Dataset records:
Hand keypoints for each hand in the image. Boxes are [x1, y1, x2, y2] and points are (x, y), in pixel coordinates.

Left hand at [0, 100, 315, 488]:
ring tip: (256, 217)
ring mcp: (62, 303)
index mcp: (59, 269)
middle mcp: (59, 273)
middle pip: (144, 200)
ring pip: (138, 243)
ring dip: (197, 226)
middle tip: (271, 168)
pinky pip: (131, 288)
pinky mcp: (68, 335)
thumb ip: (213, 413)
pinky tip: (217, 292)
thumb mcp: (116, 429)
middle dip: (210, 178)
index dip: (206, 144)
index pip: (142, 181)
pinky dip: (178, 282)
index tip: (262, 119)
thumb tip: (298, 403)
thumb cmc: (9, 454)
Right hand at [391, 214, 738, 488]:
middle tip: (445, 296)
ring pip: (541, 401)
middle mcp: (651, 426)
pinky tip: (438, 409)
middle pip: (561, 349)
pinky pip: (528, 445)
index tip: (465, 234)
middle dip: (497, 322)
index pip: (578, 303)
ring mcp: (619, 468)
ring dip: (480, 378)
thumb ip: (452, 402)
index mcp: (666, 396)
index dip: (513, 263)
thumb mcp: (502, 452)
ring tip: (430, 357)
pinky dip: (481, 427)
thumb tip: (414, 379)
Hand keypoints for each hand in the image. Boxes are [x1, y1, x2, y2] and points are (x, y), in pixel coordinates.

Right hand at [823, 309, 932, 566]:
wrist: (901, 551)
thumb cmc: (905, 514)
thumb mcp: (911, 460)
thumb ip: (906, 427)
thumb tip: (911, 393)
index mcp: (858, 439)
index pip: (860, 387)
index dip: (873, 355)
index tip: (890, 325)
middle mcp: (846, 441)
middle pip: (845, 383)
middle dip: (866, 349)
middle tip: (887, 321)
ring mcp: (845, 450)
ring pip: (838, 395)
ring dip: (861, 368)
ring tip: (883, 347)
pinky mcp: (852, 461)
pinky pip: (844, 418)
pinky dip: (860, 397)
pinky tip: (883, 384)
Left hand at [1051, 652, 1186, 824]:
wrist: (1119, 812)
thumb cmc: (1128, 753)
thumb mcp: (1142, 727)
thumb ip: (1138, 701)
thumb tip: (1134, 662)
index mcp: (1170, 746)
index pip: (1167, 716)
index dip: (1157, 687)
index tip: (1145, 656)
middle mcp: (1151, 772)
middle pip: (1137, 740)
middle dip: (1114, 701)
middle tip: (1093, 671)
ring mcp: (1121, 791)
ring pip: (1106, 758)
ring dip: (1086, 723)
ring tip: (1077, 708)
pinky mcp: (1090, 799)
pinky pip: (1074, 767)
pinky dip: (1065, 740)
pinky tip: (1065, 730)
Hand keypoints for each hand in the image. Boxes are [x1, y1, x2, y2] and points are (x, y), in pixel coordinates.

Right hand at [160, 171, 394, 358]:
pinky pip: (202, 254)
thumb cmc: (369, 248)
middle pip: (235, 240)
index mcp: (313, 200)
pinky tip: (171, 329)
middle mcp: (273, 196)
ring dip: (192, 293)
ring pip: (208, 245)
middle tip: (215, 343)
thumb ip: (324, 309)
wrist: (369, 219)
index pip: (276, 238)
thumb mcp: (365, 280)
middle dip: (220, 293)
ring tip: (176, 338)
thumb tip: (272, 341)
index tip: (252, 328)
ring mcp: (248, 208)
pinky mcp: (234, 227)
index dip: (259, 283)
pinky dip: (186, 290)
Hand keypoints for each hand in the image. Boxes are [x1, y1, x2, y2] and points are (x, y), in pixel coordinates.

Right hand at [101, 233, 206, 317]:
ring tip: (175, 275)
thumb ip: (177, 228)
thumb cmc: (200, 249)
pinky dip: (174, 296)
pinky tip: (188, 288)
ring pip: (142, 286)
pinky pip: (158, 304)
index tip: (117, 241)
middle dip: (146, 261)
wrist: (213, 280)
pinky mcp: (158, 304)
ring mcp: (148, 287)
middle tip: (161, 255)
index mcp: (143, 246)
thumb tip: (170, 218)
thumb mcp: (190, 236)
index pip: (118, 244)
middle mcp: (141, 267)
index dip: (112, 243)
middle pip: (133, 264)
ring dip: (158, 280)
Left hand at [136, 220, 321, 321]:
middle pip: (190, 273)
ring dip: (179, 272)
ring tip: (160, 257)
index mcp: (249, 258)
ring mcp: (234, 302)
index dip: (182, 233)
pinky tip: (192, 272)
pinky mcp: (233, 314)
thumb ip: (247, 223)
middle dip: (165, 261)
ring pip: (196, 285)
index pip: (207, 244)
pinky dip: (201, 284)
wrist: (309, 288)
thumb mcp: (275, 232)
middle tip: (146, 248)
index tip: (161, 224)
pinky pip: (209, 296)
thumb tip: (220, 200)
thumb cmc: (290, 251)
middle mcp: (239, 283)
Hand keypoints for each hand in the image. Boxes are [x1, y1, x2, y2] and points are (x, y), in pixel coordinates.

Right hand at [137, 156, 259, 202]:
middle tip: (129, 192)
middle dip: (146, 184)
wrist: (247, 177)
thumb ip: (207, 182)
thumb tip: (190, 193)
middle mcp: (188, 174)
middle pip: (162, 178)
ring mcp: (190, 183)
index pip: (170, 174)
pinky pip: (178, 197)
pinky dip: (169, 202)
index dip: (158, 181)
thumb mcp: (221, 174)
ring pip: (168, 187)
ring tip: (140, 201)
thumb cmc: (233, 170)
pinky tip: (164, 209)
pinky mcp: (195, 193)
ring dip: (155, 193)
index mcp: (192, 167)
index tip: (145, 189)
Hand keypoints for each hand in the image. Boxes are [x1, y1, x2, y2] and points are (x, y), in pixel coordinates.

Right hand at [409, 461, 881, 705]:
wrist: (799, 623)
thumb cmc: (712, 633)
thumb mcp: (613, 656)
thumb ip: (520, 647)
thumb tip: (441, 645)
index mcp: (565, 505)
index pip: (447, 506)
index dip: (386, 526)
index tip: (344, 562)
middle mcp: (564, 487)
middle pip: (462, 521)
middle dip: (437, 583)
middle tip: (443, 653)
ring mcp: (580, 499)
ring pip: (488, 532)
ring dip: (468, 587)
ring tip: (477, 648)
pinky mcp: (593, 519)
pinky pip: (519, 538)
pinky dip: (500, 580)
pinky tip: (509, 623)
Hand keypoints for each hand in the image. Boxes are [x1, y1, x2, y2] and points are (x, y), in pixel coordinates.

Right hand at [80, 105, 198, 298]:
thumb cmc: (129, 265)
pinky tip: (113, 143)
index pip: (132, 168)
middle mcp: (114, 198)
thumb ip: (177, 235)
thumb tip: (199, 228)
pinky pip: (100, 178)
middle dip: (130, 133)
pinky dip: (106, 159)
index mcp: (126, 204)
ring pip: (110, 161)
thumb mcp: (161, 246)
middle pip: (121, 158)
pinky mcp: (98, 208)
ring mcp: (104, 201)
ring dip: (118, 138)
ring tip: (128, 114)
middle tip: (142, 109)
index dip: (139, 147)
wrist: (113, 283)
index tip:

> [Activity] Each record above should be restated word for word.

> [Exercise answer]
Hand keypoints for each hand in the image. Boxes are [x1, y1, x2, y2] and points are (x, y), in pixel coordinates.

Left hand at [0, 100, 315, 488]:
ring tip: (256, 217)
ring mcp: (62, 303)
index mcp: (59, 269)
middle mcp: (59, 273)
middle pip: (144, 200)
ring pip: (138, 243)
ring dip: (197, 226)
middle tip: (271, 168)
pinky pip: (131, 288)
pinky mcp: (68, 335)
thumb ip: (213, 413)
pinky tip: (217, 292)
thumb mcp: (116, 429)
middle dip: (210, 178)
index dip: (206, 144)
index pip: (142, 181)
pinky dip: (178, 282)
index tip: (262, 119)
thumb tip: (298, 403)
thumb cmc: (9, 454)
Right hand at [391, 214, 738, 488]:
middle tip: (445, 296)
ring pip: (541, 401)
middle mcp: (651, 426)
pinky tip: (438, 409)
middle pip: (561, 349)
pinky pip: (528, 445)
index tip: (465, 234)
middle dip: (497, 322)
index pip: (578, 303)
ring mcp: (619, 468)
ring dip: (480, 378)
thumb ip: (452, 402)
index mcp: (666, 396)
index dip: (513, 263)
thumb mcp: (502, 452)
ring tip: (430, 357)
pinky dip: (481, 427)
thumb tip: (414, 379)
Hand keypoints for each hand in the image. Boxes are [x1, y1, x2, y2] and points are (x, y), in pixel coordinates.

Right hand at [823, 309, 932, 566]:
wrist: (901, 551)
thumb cmc: (905, 514)
thumb mcp: (911, 460)
thumb ip: (906, 427)
thumb tip: (911, 393)
index mcp: (858, 439)
index pip: (860, 387)
index dip: (873, 355)
index tip: (890, 325)
middle mcp: (846, 441)
middle pip: (845, 383)
middle dip: (866, 349)
middle tip: (887, 321)
ring mcp: (845, 450)
ring pip: (838, 395)
ring dip: (861, 368)
ring tip: (883, 347)
pinky mcp: (852, 461)
pinky pip: (844, 418)
pinky dip: (860, 397)
pinky tip: (883, 384)
Left hand at [1051, 652, 1186, 824]:
wrist: (1119, 812)
thumb cmc: (1128, 753)
thumb mcp: (1142, 727)
thumb ip: (1138, 701)
thumb tip: (1134, 662)
index mcp: (1170, 746)
index pip: (1167, 716)
index dip: (1157, 687)
index tip: (1145, 656)
middle mcp: (1151, 772)
middle pip: (1137, 740)
middle dip: (1114, 701)
middle tip: (1093, 671)
ring mcp: (1121, 791)
ring pip: (1106, 758)
ring dip: (1086, 723)
ring tip: (1077, 708)
pinky mcp: (1090, 799)
pinky pip: (1074, 767)
pinky dip: (1065, 740)
pinky tip: (1065, 730)
Hand keypoints for each hand in the image. Boxes are [x1, y1, x2, y2] and points are (x, y), in pixel coordinates.

Right hand at [160, 171, 394, 358]:
pinky pip: (202, 254)
thumb cmc: (369, 248)
middle pip: (235, 240)
index mcp: (313, 200)
pinky tip: (171, 329)
middle mcp: (273, 196)
ring dip: (192, 293)
ring pip: (208, 245)
middle tip: (215, 343)
thumb ip: (324, 309)
wrist: (369, 219)
index pip: (276, 238)
thumb mcp: (365, 280)
middle dip: (220, 293)
ring tip: (176, 338)
thumb tip: (272, 341)
index tip: (252, 328)
ring mcp: (248, 208)
pinky mcp: (234, 227)
index dip: (259, 283)
pinky dip: (186, 290)
Hand keypoints for each hand in the image. Boxes are [x1, y1, x2, y2] and points are (x, y), in pixel coordinates.

Right hand at [101, 233, 206, 317]:
ring tip: (175, 275)
thumb ip: (177, 228)
thumb cmc: (200, 249)
pinky dip: (174, 296)
pinky tip: (188, 288)
ring pip: (142, 286)
pinky pip: (158, 304)
index tip: (117, 241)
middle dip: (146, 261)
wrist: (213, 280)
pinky mcp: (158, 304)
ring mcp: (148, 287)
middle tip: (161, 255)
index mcp: (143, 246)
thumb tip: (170, 218)
thumb mcp: (190, 236)
index pip: (118, 244)
middle mcp: (141, 267)
index dip: (112, 243)
middle pip: (133, 264)
ring dip: (158, 280)
Left hand at [136, 220, 321, 321]:
middle pip: (190, 273)
ring dip: (179, 272)
ring tip: (160, 257)
index mcp: (249, 258)
ring mcp: (234, 302)
index dip: (182, 233)
pinky tip: (192, 272)
pinky mcp: (233, 314)
thumb ip: (247, 223)
middle dip: (165, 261)
ring pip: (196, 285)
index pip: (207, 244)
pinky dip: (201, 284)
wrist: (309, 288)
thumb mcp: (275, 232)
middle tip: (146, 248)
index tip: (161, 224)
pinky pip: (209, 296)
thumb tip: (220, 200)
thumb cmc: (290, 251)
middle mcp: (239, 283)
Hand keypoints for each hand in the image. Boxes are [x1, y1, x2, y2] and points are (x, y), in pixel coordinates.

Right hand at [137, 156, 259, 202]:
middle tip: (129, 192)
middle dip: (146, 184)
wrist: (247, 177)
thumb ip: (207, 182)
thumb tip: (190, 193)
middle mcp: (188, 174)
middle pip: (162, 178)
ring mcp: (190, 183)
index pip: (170, 174)
pinky pip: (178, 197)
pinky dip: (169, 202)
index dip: (158, 181)
thumb mcp: (221, 174)
ring pip: (168, 187)
ring tip: (140, 201)
thumb cmc: (233, 170)
pinky tip: (164, 209)
pinky mcp: (195, 193)
ring dip: (155, 193)
index mcp: (192, 167)
index tip: (145, 189)
Hand keypoints for each hand in the image. Boxes are [x1, y1, x2, y2] and points are (x, y), in pixel coordinates.

Right hand at [409, 461, 881, 705]:
wrist: (799, 623)
thumb cmc: (712, 633)
thumb mcp: (613, 656)
thumb ip: (520, 647)
thumb tip: (441, 645)
index mcp: (565, 505)
index pip: (447, 506)
index dip: (386, 526)
index tip: (344, 562)
middle mcp: (564, 487)
middle pip: (462, 521)
middle dip: (437, 583)
middle tip: (443, 653)
ring mcp: (580, 499)
ring pip: (488, 532)
ring dip: (468, 587)
ring tip: (477, 648)
pinky mcp: (593, 519)
pinky pip: (519, 538)
pinky dip: (500, 580)
pinky tip: (509, 623)
Hand keypoints for each hand in the image. Boxes are [x1, y1, x2, y2] and points are (x, y), in pixel coordinates.

Right hand at [80, 105, 198, 298]:
thumb cmc: (129, 265)
pinky tip: (113, 143)
index pip: (132, 168)
middle mcp: (114, 198)
thumb ip: (177, 235)
thumb tip: (199, 228)
pinky pip: (100, 178)
middle dip: (130, 133)
pinky dip: (106, 159)
index mcp: (126, 204)
ring pip: (110, 161)
thumb mcp: (161, 246)
middle pip: (121, 158)
pinky mcp: (98, 208)
ring mcp: (104, 201)
ring dip: (118, 138)
ring tip: (128, 114)
middle tip: (142, 109)
index dip: (139, 147)
wrist: (113, 283)
index tip:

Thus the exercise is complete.